Example 4: Speed-Distance-Time
A train 120 m long passes a pole in 8 seconds. Find its speed in km/h.
- Speed = 120/8 = 15 m/s
- Convert: 15 × 18/5 = 54 km/h
Example 5: Trains Meeting
Two trains, 150 m and 100 m long, travel in opposite directions on parallel tracks. Speeds: 60 and 30 km/h. How long do they take to cross each other?
- Total distance = 150 + 100 = 250 m
- Relative speed = 60 + 30 = 90 km/h = 90 × 5/18 = 25 m/s
- Time = 250/25 = 10 seconds
Example 6: Mixture
A 60-L mixture has milk and water in ratio 5:1. How much water to add to make ratio 5:2?
- Initial: 50 L milk, 10 L water
- After adding x L water: 50 milk : (10+x) water = 5:2
- 50/(10+x) = 5/2
- 100 = 50 + 5x
- 5x = 50
- x = 10 L of water to add
Example 7: Partnership
A invests ₹15,000 for 1 year, B invests ₹20,000 for 9 months.
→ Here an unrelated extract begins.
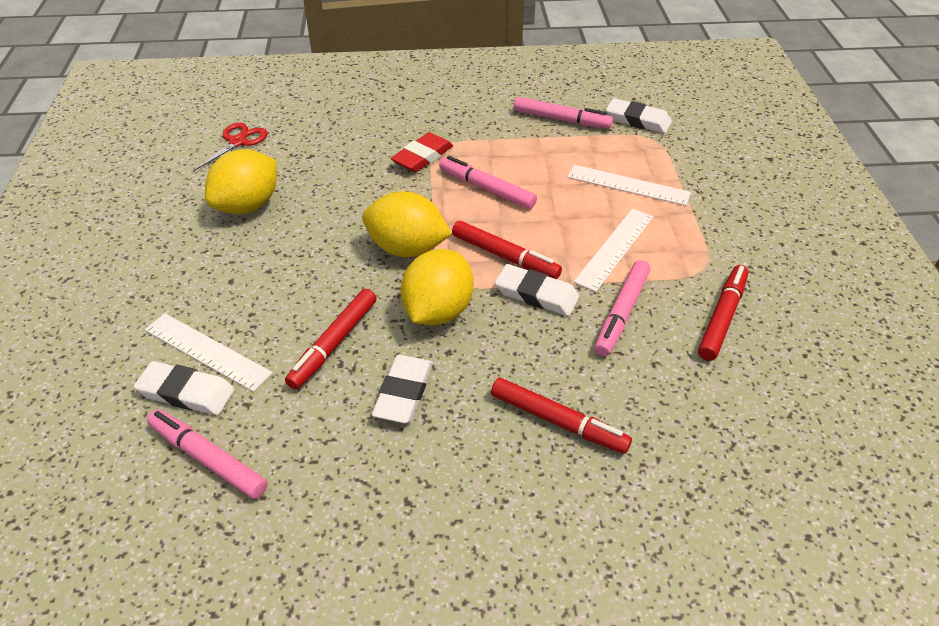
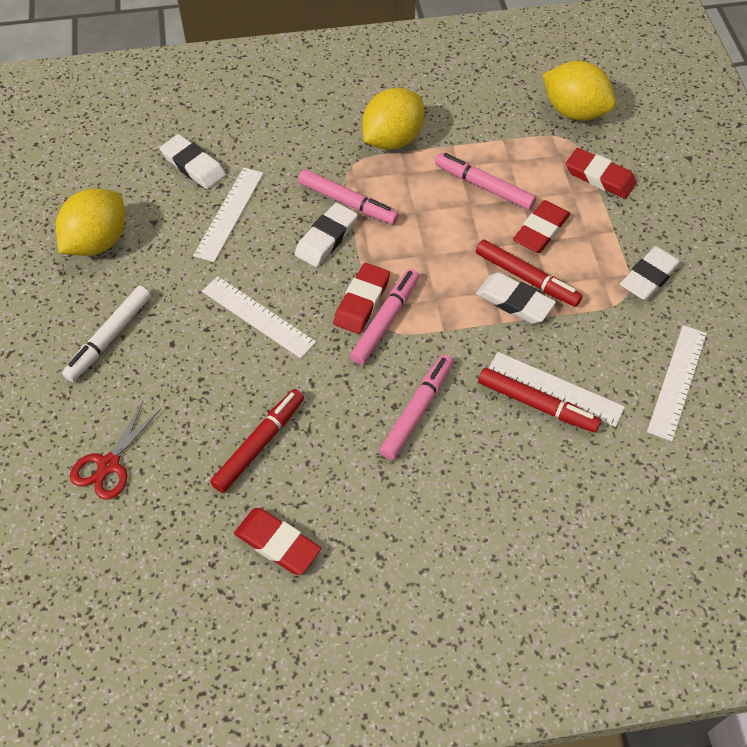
red eraser: [391,132,453,173] = 1 -> [234,508,321,575] [334,263,390,334] [513,200,570,253] [566,148,637,199] = 4
red marker: [285,289,376,390] [452,221,562,279] [491,378,632,454] [698,265,748,361] = 4 -> [210,389,304,493] [476,240,583,307] [478,368,601,433] = 3
white marker: none = 0 -> [62,286,151,382] = 1
white ruler: [145,313,273,392] [567,165,691,206] [574,209,653,292] = 3 -> [193,167,264,262] [202,276,316,358] [489,352,625,427] [647,325,707,441] = 4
If profit is ₹6,300, find each share.
- A: 15000 × 12 = 180,000
- B: 20000 × 9 = 180,000
- Ratio = 1:1
- Each gets ₹3,150
8. Common Mistakes
-
Using SI formula instead of CI
- SI: PRT/100 (linear)
- CI: P(1 + R/100)ⁿ − P (exponential)
-
Forgetting to adjust for non-annual compounding
- Half-yearly: R/2, 2n
- Quarterly: R/4, 4n
-
Wrong unit conversion
- km/h → m/s: multiply by 5/18
- m/s → km/h: multiply by 18/5
-
Average speed = arithmetic mean
- WRONG when distances are equal
- Use 2s₁s₂/(s₁+s₂) instead
-
Confusing 'with stream' and 'against stream' in boat problems
- With: boat speed + stream speed
- Against: boat speed − stream speed
9. Real-World Applications
Banking
- Fixed deposits use CI (usually compounded quarterly)
- Loans use compound interest reverse
- Credit cards charge CI on outstanding amounts
Real Estate
- Property values typically grow with CI-like patterns
- Mortgage payments use compound interest
Business
- Inflation compounds yearly (~6% in India typically)
- Salary growth often modelled with CI
Daily Life
- Travel time calculations
- Cooking (mixtures, recipes)
- Comparing prices (alligation)
10. Tips for Mastery
For CI
- Memorise A = P(1 + R/100)ⁿ
- Know how to adjust for half-yearly/quarterly
- Practise 10 problems mixing P, R, n
For Time and Work
- Always think in 'per-day rates'
- Add rates for working together
- Subtract for one working
For Speed-Distance
- Memorise conversion factor 5/18
- Draw diagrams for train and boat problems
Practice
- Solve 5 CI problems
- Solve 5 time-work problems
- Solve 5 speed-distance problems
- Practise alligation for mixtures
11. Conclusion
'Proportional Reasoning II' is the chapter that prepares you for life. CI is the foundation of all banking and investment. Time-and-work and speed-distance problems are core to logical reasoning. Mixtures and partnership are essential for business arithmetic.
Master these topics, and you'll be:
- Financially literate (CI, EMI calculations)
- Logically sharp (time-work problems)
- Practically smart (mixtures, alligation)
Every competitive exam (NTSE, IMO, JEE Foundation, CAT) tests these heavily. Build a strong foundation now.